Seniors at the Bhartiya Samaj celebrated the Indian Republic Day at Mt Roskill War Memorial Hall on Saturday, January 21. More than 200 seniors attended the celebration.

The tricolour was hoisted, which was followed by the national anthem. The seniors continued the celebration by singing songs and recollecting some of their most vivid memories of the Republic Day celebrations back in India.

Indian Weekender spoke to some of them, who shared their views about what Republic Day meant to them, how differently they celebrated the day back in their hometown in India, and their efforts to continue the tradition in New Zealand as they pass the baton of patriotism to the next generation of Kiwi-Indians.

Suresh Dwivedi: The most vivid memory that I have from the first Republic Day was celebrations in 1950. Dr Rajendra Prasad became the first President of India, and the Rashtrapati Bhavan was decorated with thousands of diyas and flower strings on the stairs and the balcony, and the grand chariot parade on Rajpath.

Over the time, I have found that although we have massive celebrations in New Delhi and different cities in India, there is some intrinsic and honest spirit of this day that is eroding from the hearts and minds of the people. The celebrations today are more like a ritual and you don’t see the same enthusiasm that was elicited when we were young.

I came to New Zealand in 2004, and before that, my son and daughter were already part of Bhartiya Samaj, and in those days, we would march to Cornell Park for the celebrations.

Sarla Prakash: “Pt Jawaharlal Nehru would often come to our town Modinagar in Uttar Pradesh, both before and after Independence Day and especially during Republic Day celebrations. We were close to the Gandhi family. My husband was a doctor at a hospital in New Delhi and he performed Sanjay Gandhi‘s operation twice. On R-Day, we would go to the President’s House for a ceremony and had several opportunities to chat with Mrs Indira Gandhi.

“The celebrations held here are crucial. It is small but it does remind us of our great nation. I think the younger generation should be a part of such celebrations or over a period of time, they may forget what these days mean to us.”

Pradeep Narhar Chitale: “My father was a freedom fighter of Independent India. In 1946, he started a movement from Mahad—a place in the Raigadh district about 200 km near Bombay (now Mumbai)— for which he was imprisoned in the Worli Jail for nine months. Republic Day and Independence Day brings some very old memories and reminds me of the struggle of my father and freedom fighters like him, without whom the India we know today wouldn’t exist.

“I remember the chariot march on the first Republic Day celebrations at Rajpath. Every year since then, we dressed in our best clothes, pinned the tricolour flag on our chest, and gathered with family and friends to witness the parade. I was the captain of a battalion of National Cadet Corps during my college days and hoisted the flag.

“Here in New Zealand, we have various celebrations organised by different associations on different dates as per the convenience of the public.
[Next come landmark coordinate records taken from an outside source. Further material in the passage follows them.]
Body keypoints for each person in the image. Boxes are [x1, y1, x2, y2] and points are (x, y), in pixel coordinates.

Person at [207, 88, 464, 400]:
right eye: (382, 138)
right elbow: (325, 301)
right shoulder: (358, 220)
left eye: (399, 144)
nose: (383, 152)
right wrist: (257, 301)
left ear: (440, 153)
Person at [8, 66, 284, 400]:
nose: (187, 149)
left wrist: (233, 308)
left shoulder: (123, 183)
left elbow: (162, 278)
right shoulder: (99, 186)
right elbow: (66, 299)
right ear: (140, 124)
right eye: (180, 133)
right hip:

We should have one celebration on the R-Day and that too on a large scale so that all three generations can come together and observe the patriotic day together.”

Urmila Seth: “I have been active when it comes to hosting and being a part of patriotic events. I was a teacher in Chandigarh and our school had more than 1,000 students. In Chandigarh police grounds, we had a big celebration where 70 schools participated, and I trained one of the platoons, and we received the award for the best platoon.

“As citizens, we get too occupied with our family and work priorities, but the government makes sure that we do not forget the sacrifice and the contributions of our freedom fighters and forefathers. I commend the associations here who are still trying their best to keep the patriotic flame alive in our hearts, even though  it might be on a small scale”

While some seniors shared their most vivid memories of the R-Day celebrations, a few seniors said that they were too occupied with their work and family to observe the patriotic events in New Zealand.

“Republic or Independence Day would mean a holiday for me. I would close my dental clinic and stay at home, spend some time with my family. I hail from the busiest city of India—Mumbai—where a holiday would mean time for the house,” a senior at the event said.

Present among the seniors at the event was the technical supervisor at Bhartiya Samaj, Ankur Gupta, the young and dynamic photographer had been an integral part of such events.

Ankur Gupta (IWK Picture)

“Republic Day and Independence Day has a big significance in my life, and I can proudly say that it was my school that inculcated those values in me. Like every school, we had a parade, cultural performances, and flag hoisting, and such events embedded a deep patriotic spirit in me,” Mr Gupta said.

National List MP Kanwaljit Bakshi joined the celebration at War Memorial Hall, and the event concluded with a folk dance performance by children and a light lunch.